---- DATASET CONTENT
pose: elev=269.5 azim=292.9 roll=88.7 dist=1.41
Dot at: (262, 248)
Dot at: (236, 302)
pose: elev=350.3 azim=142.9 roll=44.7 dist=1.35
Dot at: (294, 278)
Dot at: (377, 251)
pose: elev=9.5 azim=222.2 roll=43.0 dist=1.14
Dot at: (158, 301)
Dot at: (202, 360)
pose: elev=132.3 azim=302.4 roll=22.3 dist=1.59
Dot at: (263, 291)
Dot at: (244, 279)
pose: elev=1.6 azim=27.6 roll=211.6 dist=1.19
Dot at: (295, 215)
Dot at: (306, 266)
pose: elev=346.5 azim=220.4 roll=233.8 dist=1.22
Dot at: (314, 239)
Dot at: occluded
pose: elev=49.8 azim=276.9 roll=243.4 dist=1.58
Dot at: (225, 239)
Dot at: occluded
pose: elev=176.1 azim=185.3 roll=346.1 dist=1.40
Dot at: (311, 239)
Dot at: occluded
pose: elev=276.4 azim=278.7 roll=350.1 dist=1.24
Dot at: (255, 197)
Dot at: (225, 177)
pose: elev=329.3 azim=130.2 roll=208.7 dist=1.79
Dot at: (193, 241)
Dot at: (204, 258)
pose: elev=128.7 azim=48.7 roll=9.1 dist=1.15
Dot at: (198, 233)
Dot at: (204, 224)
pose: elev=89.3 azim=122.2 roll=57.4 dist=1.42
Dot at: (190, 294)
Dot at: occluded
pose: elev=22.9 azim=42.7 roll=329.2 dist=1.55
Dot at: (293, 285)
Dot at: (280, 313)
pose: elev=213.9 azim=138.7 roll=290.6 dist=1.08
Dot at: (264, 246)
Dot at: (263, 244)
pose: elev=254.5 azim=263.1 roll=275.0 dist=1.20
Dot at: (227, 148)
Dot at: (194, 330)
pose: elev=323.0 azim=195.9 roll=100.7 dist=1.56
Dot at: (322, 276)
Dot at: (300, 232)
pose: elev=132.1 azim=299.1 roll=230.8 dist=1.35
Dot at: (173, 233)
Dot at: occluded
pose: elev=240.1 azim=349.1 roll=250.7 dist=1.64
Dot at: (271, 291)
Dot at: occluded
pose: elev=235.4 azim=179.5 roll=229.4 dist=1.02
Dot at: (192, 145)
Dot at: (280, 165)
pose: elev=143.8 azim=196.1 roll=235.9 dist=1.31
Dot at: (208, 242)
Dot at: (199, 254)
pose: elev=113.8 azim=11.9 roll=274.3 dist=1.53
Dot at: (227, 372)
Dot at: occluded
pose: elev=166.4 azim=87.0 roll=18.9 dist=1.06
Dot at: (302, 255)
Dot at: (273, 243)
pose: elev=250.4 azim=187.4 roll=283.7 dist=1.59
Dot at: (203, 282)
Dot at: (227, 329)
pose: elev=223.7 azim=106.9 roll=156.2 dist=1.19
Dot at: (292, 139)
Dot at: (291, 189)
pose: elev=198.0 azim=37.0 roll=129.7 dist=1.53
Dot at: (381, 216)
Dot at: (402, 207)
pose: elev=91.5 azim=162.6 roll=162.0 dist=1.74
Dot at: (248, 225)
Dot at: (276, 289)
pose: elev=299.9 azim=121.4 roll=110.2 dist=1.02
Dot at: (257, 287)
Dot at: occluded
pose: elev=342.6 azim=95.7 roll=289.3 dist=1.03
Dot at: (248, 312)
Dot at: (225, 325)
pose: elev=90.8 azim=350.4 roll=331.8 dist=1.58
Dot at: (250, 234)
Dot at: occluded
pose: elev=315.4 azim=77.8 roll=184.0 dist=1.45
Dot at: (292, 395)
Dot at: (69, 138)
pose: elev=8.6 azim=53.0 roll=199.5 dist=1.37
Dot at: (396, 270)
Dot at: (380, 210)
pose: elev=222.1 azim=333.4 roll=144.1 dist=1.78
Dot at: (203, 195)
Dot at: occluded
--------
◆ **YOUR OBJECTIVE**: Copy out the records above with every "pose" swapped for "camera", keeping all other text the same.

◆ **RESPONSE**:
camera: elev=269.5 azim=292.9 roll=88.7 dist=1.41
Dot at: (262, 248)
Dot at: (236, 302)
camera: elev=350.3 azim=142.9 roll=44.7 dist=1.35
Dot at: (294, 278)
Dot at: (377, 251)
camera: elev=9.5 azim=222.2 roll=43.0 dist=1.14
Dot at: (158, 301)
Dot at: (202, 360)
camera: elev=132.3 azim=302.4 roll=22.3 dist=1.59
Dot at: (263, 291)
Dot at: (244, 279)
camera: elev=1.6 azim=27.6 roll=211.6 dist=1.19
Dot at: (295, 215)
Dot at: (306, 266)
camera: elev=346.5 azim=220.4 roll=233.8 dist=1.22
Dot at: (314, 239)
Dot at: occluded
camera: elev=49.8 azim=276.9 roll=243.4 dist=1.58
Dot at: (225, 239)
Dot at: occluded
camera: elev=176.1 azim=185.3 roll=346.1 dist=1.40
Dot at: (311, 239)
Dot at: occluded
camera: elev=276.4 azim=278.7 roll=350.1 dist=1.24
Dot at: (255, 197)
Dot at: (225, 177)
camera: elev=329.3 azim=130.2 roll=208.7 dist=1.79
Dot at: (193, 241)
Dot at: (204, 258)
camera: elev=128.7 azim=48.7 roll=9.1 dist=1.15
Dot at: (198, 233)
Dot at: (204, 224)
camera: elev=89.3 azim=122.2 roll=57.4 dist=1.42
Dot at: (190, 294)
Dot at: occluded
camera: elev=22.9 azim=42.7 roll=329.2 dist=1.55
Dot at: (293, 285)
Dot at: (280, 313)
camera: elev=213.9 azim=138.7 roll=290.6 dist=1.08
Dot at: (264, 246)
Dot at: (263, 244)
camera: elev=254.5 azim=263.1 roll=275.0 dist=1.20
Dot at: (227, 148)
Dot at: (194, 330)
camera: elev=323.0 azim=195.9 roll=100.7 dist=1.56
Dot at: (322, 276)
Dot at: (300, 232)
camera: elev=132.1 azim=299.1 roll=230.8 dist=1.35
Dot at: (173, 233)
Dot at: occluded
camera: elev=240.1 azim=349.1 roll=250.7 dist=1.64
Dot at: (271, 291)
Dot at: occluded
camera: elev=235.4 azim=179.5 roll=229.4 dist=1.02
Dot at: (192, 145)
Dot at: (280, 165)
camera: elev=143.8 azim=196.1 roll=235.9 dist=1.31
Dot at: (208, 242)
Dot at: (199, 254)
camera: elev=113.8 azim=11.9 roll=274.3 dist=1.53
Dot at: (227, 372)
Dot at: occluded
camera: elev=166.4 azim=87.0 roll=18.9 dist=1.06
Dot at: (302, 255)
Dot at: (273, 243)
camera: elev=250.4 azim=187.4 roll=283.7 dist=1.59
Dot at: (203, 282)
Dot at: (227, 329)
camera: elev=223.7 azim=106.9 roll=156.2 dist=1.19
Dot at: (292, 139)
Dot at: (291, 189)
camera: elev=198.0 azim=37.0 roll=129.7 dist=1.53
Dot at: (381, 216)
Dot at: (402, 207)
camera: elev=91.5 azim=162.6 roll=162.0 dist=1.74
Dot at: (248, 225)
Dot at: (276, 289)
camera: elev=299.9 azim=121.4 roll=110.2 dist=1.02
Dot at: (257, 287)
Dot at: occluded
camera: elev=342.6 azim=95.7 roll=289.3 dist=1.03
Dot at: (248, 312)
Dot at: (225, 325)
camera: elev=90.8 azim=350.4 roll=331.8 dist=1.58
Dot at: (250, 234)
Dot at: occluded
camera: elev=315.4 azim=77.8 roll=184.0 dist=1.45
Dot at: (292, 395)
Dot at: (69, 138)
camera: elev=8.6 azim=53.0 roll=199.5 dist=1.37
Dot at: (396, 270)
Dot at: (380, 210)
camera: elev=222.1 azim=333.4 roll=144.1 dist=1.78
Dot at: (203, 195)
Dot at: occluded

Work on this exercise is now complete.